Nel suo piccolo studio, il cui aspetto artigianale egli riteneva fosse la forma di maggiore resistenza a una situazione sociale giudicata disastrosa, ha sempre continuato a portare avanti un’opera coerente, logicamente costruita, eticamente impegnata, fondamentalmente pubblica e formalmente controllata, come la proposta per Deltametropole Olanda (2001-2003), che il 30 settembre 2010 espose magistralmente nella conferenza d’inaugurazione della mostra a lui dedicata a Losanna.

Consegna ▸ Estrai dal blocco di testo il passo che va da "Nel suo piccolo" a "dedicata a Losanna.", copiandolo senza alcuna modifica. Il materiale qui non ha alcun ruolo.

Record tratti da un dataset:
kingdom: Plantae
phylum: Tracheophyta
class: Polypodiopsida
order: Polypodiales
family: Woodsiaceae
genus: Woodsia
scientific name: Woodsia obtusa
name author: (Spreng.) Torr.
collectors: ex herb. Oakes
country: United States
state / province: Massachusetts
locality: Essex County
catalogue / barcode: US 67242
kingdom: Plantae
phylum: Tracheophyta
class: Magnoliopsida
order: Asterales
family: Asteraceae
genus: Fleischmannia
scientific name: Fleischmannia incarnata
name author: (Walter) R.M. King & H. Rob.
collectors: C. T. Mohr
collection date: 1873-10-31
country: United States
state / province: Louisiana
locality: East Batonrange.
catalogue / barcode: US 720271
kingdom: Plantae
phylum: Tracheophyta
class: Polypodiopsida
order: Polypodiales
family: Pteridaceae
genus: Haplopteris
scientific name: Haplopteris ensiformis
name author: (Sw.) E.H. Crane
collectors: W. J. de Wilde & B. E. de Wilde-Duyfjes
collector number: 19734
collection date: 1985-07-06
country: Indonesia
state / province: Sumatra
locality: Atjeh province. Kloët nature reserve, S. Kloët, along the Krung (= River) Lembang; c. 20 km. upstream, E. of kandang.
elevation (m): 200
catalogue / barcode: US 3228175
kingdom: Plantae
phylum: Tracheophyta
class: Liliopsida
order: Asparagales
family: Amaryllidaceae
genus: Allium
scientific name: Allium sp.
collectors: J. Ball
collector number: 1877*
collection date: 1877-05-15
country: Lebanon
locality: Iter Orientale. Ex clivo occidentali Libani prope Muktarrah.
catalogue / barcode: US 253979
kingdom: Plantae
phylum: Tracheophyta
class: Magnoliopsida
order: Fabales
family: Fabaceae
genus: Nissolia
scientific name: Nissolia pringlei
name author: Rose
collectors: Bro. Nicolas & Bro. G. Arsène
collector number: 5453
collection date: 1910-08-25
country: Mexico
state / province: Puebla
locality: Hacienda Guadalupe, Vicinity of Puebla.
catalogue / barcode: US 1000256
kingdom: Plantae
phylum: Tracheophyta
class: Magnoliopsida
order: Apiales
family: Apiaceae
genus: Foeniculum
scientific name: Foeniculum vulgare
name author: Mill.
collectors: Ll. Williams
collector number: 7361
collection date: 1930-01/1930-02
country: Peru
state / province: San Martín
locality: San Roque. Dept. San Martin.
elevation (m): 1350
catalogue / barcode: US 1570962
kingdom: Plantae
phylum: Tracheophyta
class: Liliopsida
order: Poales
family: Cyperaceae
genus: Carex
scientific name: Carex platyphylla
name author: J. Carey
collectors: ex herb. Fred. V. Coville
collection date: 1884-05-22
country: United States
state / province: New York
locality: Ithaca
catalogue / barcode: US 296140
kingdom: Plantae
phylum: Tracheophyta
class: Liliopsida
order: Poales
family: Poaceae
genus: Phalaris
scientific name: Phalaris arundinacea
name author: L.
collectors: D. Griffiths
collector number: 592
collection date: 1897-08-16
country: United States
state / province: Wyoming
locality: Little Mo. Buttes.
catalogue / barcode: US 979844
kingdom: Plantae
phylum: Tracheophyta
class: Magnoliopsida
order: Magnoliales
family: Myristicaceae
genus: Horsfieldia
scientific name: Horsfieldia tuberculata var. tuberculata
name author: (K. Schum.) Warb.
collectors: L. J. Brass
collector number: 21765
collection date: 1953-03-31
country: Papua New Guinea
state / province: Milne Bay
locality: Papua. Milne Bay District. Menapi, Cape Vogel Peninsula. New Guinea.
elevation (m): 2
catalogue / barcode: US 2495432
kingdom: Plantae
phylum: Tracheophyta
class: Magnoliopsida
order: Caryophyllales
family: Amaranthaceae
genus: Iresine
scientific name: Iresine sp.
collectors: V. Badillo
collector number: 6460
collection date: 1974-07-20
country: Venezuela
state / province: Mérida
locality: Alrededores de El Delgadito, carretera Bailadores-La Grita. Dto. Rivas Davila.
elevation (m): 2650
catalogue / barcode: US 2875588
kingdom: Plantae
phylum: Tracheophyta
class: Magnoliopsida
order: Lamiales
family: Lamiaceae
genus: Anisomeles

Risposta ▸
Nel suo piccolo studio, il cui aspetto artigianale egli riteneva fosse la forma di maggiore resistenza a una situazione sociale giudicata disastrosa, ha sempre continuato a portare avanti un’opera coerente, logicamente costruita, eticamente impegnata, fondamentalmente pubblica e formalmente controllata, come la proposta per Deltametropole Olanda (2001-2003), che il 30 settembre 2010 espose magistralmente nella conferenza d’inaugurazione della mostra a lui dedicata a Losanna.